(INFORMATION SHOWN begins)
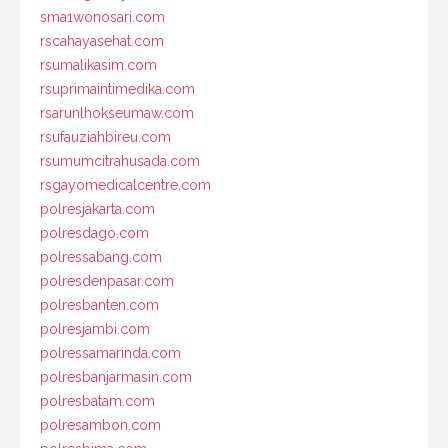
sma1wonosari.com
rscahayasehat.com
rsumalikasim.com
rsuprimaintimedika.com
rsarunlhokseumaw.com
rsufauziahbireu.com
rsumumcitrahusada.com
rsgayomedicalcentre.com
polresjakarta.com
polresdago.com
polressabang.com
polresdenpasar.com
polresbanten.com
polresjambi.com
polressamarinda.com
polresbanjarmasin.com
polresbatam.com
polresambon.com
(INFORMATION SHOWN ends)
(INFORMATION SHOWN begins)
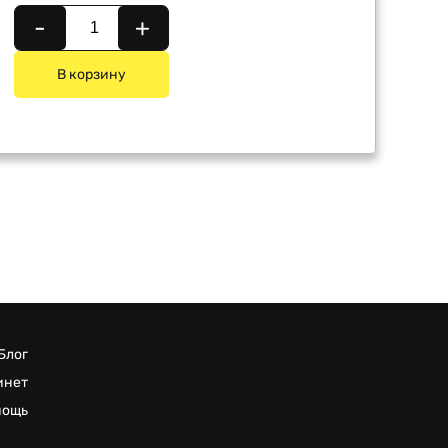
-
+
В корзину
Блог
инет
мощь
(INFORMATION SHOWN ends)
-- YOUR INSTRUCTIONS --
Could you copy, word for word, the lines of the records that start at the line containing "sma1wonosari.com" and end after the line containing "polresjambi.com"?

-- ANSWER BELOW --
sma1wonosari.com
rscahayasehat.com
rsumalikasim.com
rsuprimaintimedika.com
rsarunlhokseumaw.com
rsufauziahbireu.com
rsumumcitrahusada.com
rsgayomedicalcentre.com
polresjakarta.com
polresdago.com
polressabang.com
polresdenpasar.com
polresbanten.com
polresjambi.com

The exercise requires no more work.